By Andrew Tow
Student council members lead the school
Through servant leadership, student council takes charge and runs the school behind the scenes
It’s 7:15 a.m. on a dreary Thursday morning. Most students are either still sleeping or wishing they were. The halls of the school are barren, and the few students wandering the halls are groggy and tired. However, despite the early hour, StuCo sponsor Erica Crist’s small room at the bottom of the A hall stairs is bursting with energy. StuCo’s weekly meeting is very much awake as the school’s student leaders hold a donut-fueled discussion about how they can continue to improve the school.
The commitment of StuCo members reaches far beyond Thursday morning meetings. At 8 a.m. on the day of the homecoming dance, StuCo members are in the gym decorating. Before every spirit week, StuCo is in the halls on Sunday night decorating with posters and balloons.
While the variety of tasks StuCo handles to boost school spirit change every day, there is one constant organizing each event: senior student body president Hannah Barnes. Freshman StuCo representative Bret Weber recognizes the effort Barnes and her fellow student body members put in.
“[The student body members] do a ton in StuCo,” Weber said. “They work really hard. They come to meetings early and stay after. They plan meetings as well and just put in a lot of time and effort.”
The amount of hard work the student body members are putting into StuCo this year is no accident; rather, it’s a side effect of a new mentality called servant leadership exemplified by leaders who do menial tasks that usually would be relegated to lower-ranking members of the group. Junior student body secretary Annie Bogart believes that this mentality has brought StuCo closer together.
“[Servant leadership means] you are in an environment where you feel respected by people in higher positions,” Bogart said. “You feel more respected and you feel more comfortable in your environment. The leader shows they are not better than everyone else.”
Sophomore representative Ellie Boone thinks this inclusive mentality from Bogart and Barnes has helped them become better leaders.
“[Bogart and Barnes] have been really good leaders. They incorporate not just sophomores, juniors and seniors but they incorporate the freshmen and include them as well,” Boone said. “They just create a great environment for StuCo and get us all hyped up.”
The servant leadership mentality isn’t just a staple of the student body members; it’s permeated throughout all of StuCo. Bogart recognizes one younger StuCo member who seems to have taken the idea to heart: sophomore Hannah Chern.
“Sophomore [vice president] Hannah Chern has taken initiative in doing some of the tasks that are not necessarily the most fun in StuCo,” Bogart said. “There are a lot of those tasks that have to get done, and she’s always down to do the dirty work no one else wants to do.”

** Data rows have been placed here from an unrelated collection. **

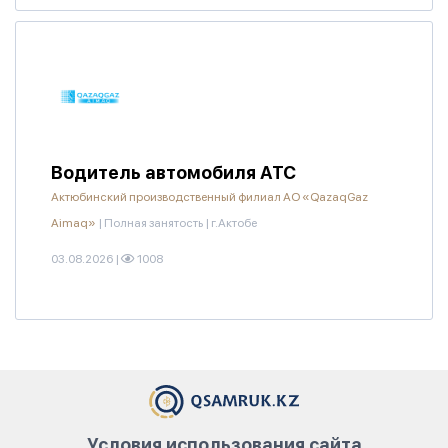
Водитель автомобиля АТС
Актюбинский производственный филиал АО «QazaqGaz
Aimaq»
|
Полная занятость
|
г.Актобе
03.08.2026
|
1008
Условия использования сайта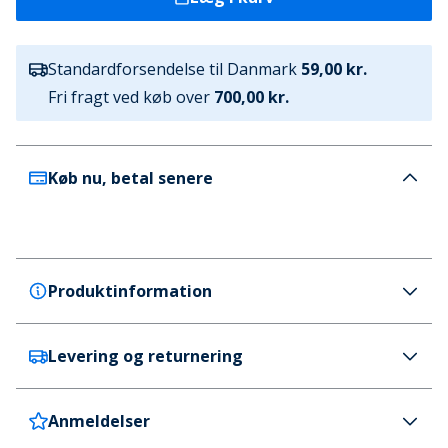
Standardforsendelse til Danmark
59,00 kr.
Fri fragt ved køb over
700,00 kr.
Køb nu, betal senere
Produktinformation
Levering og returnering
Moves
Moves Dame Fylla Sweater 2806 Nosegay
Farve
Anmeldelser
Danmark
59 kr. (700 kr.+ GRATIS)
Lyserød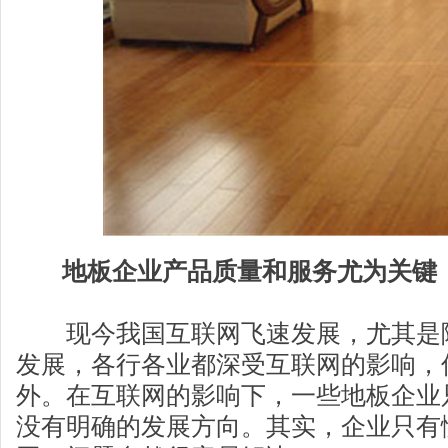
地板企业产品质量和服务尤为关键
现今我国互联网飞速发展，尤其是
发展，各行各业都深受互联网的影响，
外。在互联网的影响下，一些地板企业
没有明确的发展方向。其实，企业只有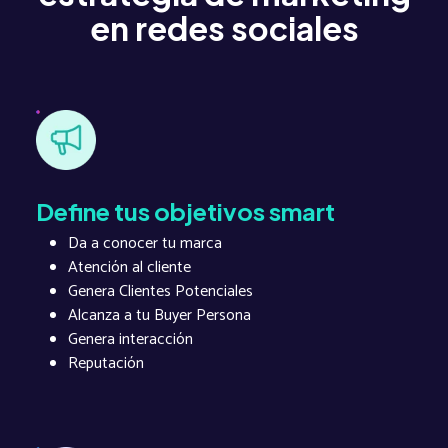
en redes sociales
Define tus objetivos smart
Da a conocer tu marca
Atención al cliente
Genera Clientes Potenciales
Alcanza a tu Buyer Persona
Genera interacción
Reputación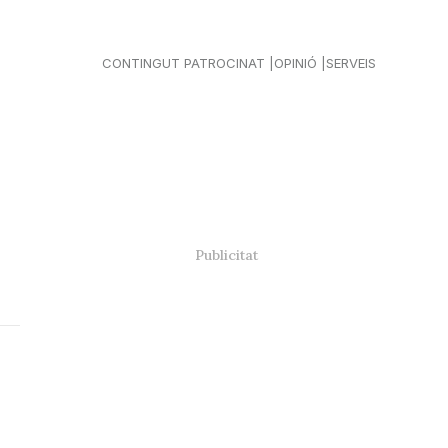
CONTINGUT PATROCINAT
OPINIÓ
SERVEIS
l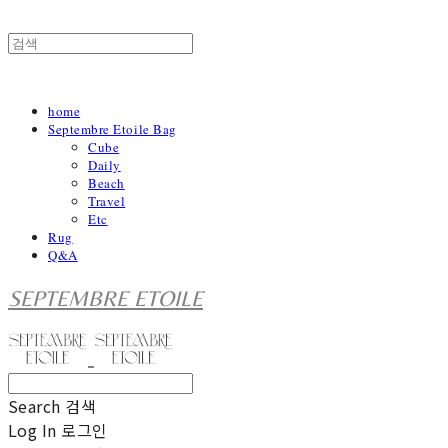
home
Septembre Etoile Bag
Cube
Daily
Beach
Travel
Etc
Rug
Q&A
SEPTEMBRE ETOILE
Search
검색
Log In
로그인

According to Barnes, even the freshmen are buying into the new attitude and excitement around StuCo.
“The freshmen have done an excellent job [this year]. I know it’s intimidating to come into a new atmosphere and try to be a leader but, in snowboarding terms, they full sent it,” Barnes said. “They have done a great job leading their class. You can see the participation they’ve had throughout the weeks.”
This servant leadership attitude pervasive among StuCo members, combined with the time commitment, helps StuCo members grow and develop as leaders. Barnes credits her growth as a confident leader and person to her time on StuCo.
“By joining StuCo, I’ve gained a confidence. For God’s sake, I dressed up as Guy Fieri for one of the football games. I could have never seen myself doing that as an elementary or middle schooler,” Barnes said. “Being student body president has given me so many different leadership opportunities to grow.”
Boone agrees. Despite having been a StuCo member for only one year, she already feels the effect rubbing off on her.
“[StuCo has] helped me emerge as a leader in our school and helped me create a connection with the people within our school,” Boone said.
For Bogart, the impact of StuCo on her development as a leader and a person cannot be understated.
“I honestly don’t know where I would be without StuCo,” Bogart said. “Not only as in the club as it made me a better leader, but by watching everyone and seeing everyone’s different leadership styles, I learned that being a leader isn’t necessarily about taking charge. It’s sitting back and watching other people. Being a good leader is sometimes listening to the person that’s not heard.”